Work request 1.
From the passage on White House aides' private e-mail use, copy the text from "Further, The New" to "preserving the records." word for word.

-- Selected text follows --

Further, The New York Times recently reported the names of six close Trump advisers, including Kushner, Steve Bannon and Reince Priebus, who have used private e-mail to discuss White House matters. Bannon and Priebus no longer work at the White House.

The extent of private communications on personal phones — or whether records were retained— is not clear.

Rep. Trey Gowdy, a South Carolina Republican who chairs the House Oversight and Government Reform Committee, and the top Democrat on that panel, Rep. Elijah Cummings, sent letters Monday to the White House general counsel and the State Department. They said they want more details on whether staffers are using personal e-mails, texting or encrypted messaging applications, and if they are preserving the records.

The Presidential Records Act requires senior White House staff members to preserve their professional communications, with the records eventually transferred to the National Archives. Electronic communications outside of official channels, such as private e-mail or text messages on a staffer's personal phone, are supposed to be copied to a government account within 20 days.

White House aides are instructed as part of their training not to use personal devices for official business and are told to save records if they do, said two people with knowledge of administration practices.

A memorandum went out to all White House personnel in February outlining the rules. The memo, provided to The Associated Press, states that records rules apply to "other forms of electronic communication, including text messages."

-- Selected text concluded --
-- Records supplied follows --

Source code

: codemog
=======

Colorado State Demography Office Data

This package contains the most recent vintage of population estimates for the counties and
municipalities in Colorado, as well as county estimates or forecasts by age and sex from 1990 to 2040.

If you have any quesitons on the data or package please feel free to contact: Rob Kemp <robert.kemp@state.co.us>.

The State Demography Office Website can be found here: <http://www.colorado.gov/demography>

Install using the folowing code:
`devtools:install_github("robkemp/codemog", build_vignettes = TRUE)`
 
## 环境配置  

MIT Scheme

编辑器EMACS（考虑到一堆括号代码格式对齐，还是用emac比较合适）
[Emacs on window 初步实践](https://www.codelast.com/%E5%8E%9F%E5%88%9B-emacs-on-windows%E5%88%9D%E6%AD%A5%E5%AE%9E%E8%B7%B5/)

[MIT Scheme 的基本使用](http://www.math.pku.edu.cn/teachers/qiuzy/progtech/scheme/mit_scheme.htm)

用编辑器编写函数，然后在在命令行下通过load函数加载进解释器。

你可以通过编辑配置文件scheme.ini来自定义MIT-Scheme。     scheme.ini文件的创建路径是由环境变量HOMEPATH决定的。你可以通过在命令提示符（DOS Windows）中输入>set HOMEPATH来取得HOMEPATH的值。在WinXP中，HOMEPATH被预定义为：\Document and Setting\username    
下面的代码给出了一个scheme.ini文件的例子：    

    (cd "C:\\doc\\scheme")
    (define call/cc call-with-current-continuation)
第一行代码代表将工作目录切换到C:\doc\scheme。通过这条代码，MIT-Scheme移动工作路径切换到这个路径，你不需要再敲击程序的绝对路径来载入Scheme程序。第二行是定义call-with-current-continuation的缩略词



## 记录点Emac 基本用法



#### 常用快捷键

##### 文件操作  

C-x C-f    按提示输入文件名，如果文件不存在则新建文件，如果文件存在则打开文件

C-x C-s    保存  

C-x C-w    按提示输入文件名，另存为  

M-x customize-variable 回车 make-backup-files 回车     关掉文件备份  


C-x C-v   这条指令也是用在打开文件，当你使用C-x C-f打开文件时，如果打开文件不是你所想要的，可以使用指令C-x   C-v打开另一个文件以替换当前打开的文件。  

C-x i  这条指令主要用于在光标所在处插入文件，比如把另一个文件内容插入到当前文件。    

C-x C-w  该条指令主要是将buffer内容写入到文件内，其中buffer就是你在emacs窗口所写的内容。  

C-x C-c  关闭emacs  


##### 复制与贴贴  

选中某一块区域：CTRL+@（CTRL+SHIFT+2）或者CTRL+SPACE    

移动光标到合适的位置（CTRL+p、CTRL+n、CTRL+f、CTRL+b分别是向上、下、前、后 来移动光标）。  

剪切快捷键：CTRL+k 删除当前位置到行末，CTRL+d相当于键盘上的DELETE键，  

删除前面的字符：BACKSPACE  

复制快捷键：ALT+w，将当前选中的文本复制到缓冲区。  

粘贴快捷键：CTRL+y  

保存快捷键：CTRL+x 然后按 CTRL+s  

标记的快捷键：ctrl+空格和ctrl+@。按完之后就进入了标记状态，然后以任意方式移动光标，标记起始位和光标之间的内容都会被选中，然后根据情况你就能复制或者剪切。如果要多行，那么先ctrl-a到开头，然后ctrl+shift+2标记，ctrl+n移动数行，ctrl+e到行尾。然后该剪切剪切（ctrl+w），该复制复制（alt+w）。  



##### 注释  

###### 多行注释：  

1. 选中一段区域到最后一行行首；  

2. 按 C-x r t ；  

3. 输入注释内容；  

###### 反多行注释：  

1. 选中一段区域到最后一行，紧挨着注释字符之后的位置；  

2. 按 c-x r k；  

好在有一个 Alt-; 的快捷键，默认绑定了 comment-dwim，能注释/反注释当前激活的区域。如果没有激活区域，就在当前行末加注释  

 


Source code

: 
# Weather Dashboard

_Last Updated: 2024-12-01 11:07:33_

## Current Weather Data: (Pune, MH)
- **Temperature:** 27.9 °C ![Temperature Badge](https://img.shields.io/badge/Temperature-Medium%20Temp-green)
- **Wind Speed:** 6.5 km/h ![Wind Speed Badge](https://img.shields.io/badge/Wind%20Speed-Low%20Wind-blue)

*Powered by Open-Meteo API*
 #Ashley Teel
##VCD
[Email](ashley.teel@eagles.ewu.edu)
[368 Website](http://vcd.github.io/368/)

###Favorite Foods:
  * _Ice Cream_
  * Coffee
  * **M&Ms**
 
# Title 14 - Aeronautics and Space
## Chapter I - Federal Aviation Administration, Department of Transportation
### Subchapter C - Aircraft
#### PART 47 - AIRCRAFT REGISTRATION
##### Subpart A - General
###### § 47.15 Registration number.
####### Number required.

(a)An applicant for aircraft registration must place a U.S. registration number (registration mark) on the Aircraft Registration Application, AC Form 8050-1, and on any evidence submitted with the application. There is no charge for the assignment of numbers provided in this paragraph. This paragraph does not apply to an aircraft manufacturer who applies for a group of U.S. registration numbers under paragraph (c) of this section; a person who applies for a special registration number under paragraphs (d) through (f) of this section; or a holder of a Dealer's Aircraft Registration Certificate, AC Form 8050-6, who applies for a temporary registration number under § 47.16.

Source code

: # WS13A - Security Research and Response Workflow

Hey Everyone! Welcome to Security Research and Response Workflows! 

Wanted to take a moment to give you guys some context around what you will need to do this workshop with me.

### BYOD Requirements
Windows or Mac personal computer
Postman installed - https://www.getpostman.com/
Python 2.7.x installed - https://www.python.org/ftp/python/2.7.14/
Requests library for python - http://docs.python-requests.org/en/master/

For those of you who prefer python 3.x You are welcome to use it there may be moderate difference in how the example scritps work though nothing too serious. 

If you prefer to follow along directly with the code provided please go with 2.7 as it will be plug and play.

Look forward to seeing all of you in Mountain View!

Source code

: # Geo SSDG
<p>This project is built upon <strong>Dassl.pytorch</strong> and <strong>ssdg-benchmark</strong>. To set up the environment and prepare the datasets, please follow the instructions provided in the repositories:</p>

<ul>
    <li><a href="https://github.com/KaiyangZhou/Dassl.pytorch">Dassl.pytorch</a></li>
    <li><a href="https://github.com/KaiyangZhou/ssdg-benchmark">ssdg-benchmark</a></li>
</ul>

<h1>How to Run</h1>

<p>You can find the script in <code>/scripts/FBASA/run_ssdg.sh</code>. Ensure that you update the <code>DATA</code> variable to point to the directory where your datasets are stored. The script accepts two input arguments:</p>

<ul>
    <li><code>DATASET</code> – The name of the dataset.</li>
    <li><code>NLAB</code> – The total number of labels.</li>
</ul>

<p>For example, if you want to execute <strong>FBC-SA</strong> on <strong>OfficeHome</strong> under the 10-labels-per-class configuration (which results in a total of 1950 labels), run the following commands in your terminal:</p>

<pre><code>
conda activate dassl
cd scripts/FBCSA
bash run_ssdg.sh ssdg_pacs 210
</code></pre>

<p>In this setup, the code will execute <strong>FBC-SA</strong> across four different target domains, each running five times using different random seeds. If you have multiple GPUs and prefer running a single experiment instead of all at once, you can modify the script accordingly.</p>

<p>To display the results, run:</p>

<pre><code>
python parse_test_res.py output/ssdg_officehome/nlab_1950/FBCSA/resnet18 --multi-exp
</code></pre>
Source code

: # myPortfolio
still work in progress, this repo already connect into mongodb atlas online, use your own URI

-- Records supplied concluded --

Work request 2.
In the records, rewrite the lines from the one with "选中某一块区域：CTRL+@" to the one with "####### Number required.", replacing "Coffee" with "Green Tea" and leaving everything else unchanged.

Expected output 1.
Further, The New York Times recently reported the names of six close Trump advisers, including Kushner, Steve Bannon and Reince Priebus, who have used private e-mail to discuss White House matters. Bannon and Priebus no longer work at the White House.

The extent of private communications on personal phones — or whether records were retained— is not clear.

Rep. Trey Gowdy, a South Carolina Republican who chairs the House Oversight and Government Reform Committee, and the top Democrat on that panel, Rep. Elijah Cummings, sent letters Monday to the White House general counsel and the State Department. They said they want more details on whether staffers are using personal e-mails, texting or encrypted messaging applications, and if they are preserving the records.

Expected output 2.
选中某一块区域：CTRL+@（CTRL+SHIFT+2）或者CTRL+SPACE    

移动光标到合适的位置（CTRL+p、CTRL+n、CTRL+f、CTRL+b分别是向上、下、前、后 来移动光标）。  

剪切快捷键：CTRL+k 删除当前位置到行末，CTRL+d相当于键盘上的DELETE键，  

删除前面的字符：BACKSPACE  

复制快捷键：ALT+w，将当前选中的文本复制到缓冲区。  

粘贴快捷键：CTRL+y  

保存快捷键：CTRL+x 然后按 CTRL+s  

标记的快捷键：ctrl+空格和ctrl+@。按完之后就进入了标记状态，然后以任意方式移动光标，标记起始位和光标之间的内容都会被选中，然后根据情况你就能复制或者剪切。如果要多行，那么先ctrl-a到开头，然后ctrl+shift+2标记，ctrl+n移动数行，ctrl+e到行尾。然后该剪切剪切（ctrl+w），该复制复制（alt+w）。  



##### 注释  

###### 多行注释：  

1. 选中一段区域到最后一行行首；  

2. 按 C-x r t ；  

3. 输入注释内容；  

###### 反多行注释：  

1. 选中一段区域到最后一行，紧挨着注释字符之后的位置；  

2. 按 c-x r k；  

好在有一个 Alt-; 的快捷键，默认绑定了 comment-dwim，能注释/反注释当前激活的区域。如果没有激活区域，就在当前行末加注释  

 


Source code

: 
# Weather Dashboard

_Last Updated: 2024-12-01 11:07:33_

## Current Weather Data: (Pune, MH)
- **Temperature:** 27.9 °C ![Temperature Badge](https://img.shields.io/badge/Temperature-Medium%20Temp-green)
- **Wind Speed:** 6.5 km/h ![Wind Speed Badge](https://img.shields.io/badge/Wind%20Speed-Low%20Wind-blue)

*Powered by Open-Meteo API*
 #Ashley Teel
##VCD
[Email](ashley.teel@eagles.ewu.edu)
[368 Website](http://vcd.github.io/368/)

###Favorite Foods:
  * _Ice Cream_
  * Green Tea
  * **M&Ms**
 
# Title 14 - Aeronautics and Space
## Chapter I - Federal Aviation Administration, Department of Transportation
### Subchapter C - Aircraft
#### PART 47 - AIRCRAFT REGISTRATION
##### Subpart A - General
###### § 47.15 Registration number.
####### Number required.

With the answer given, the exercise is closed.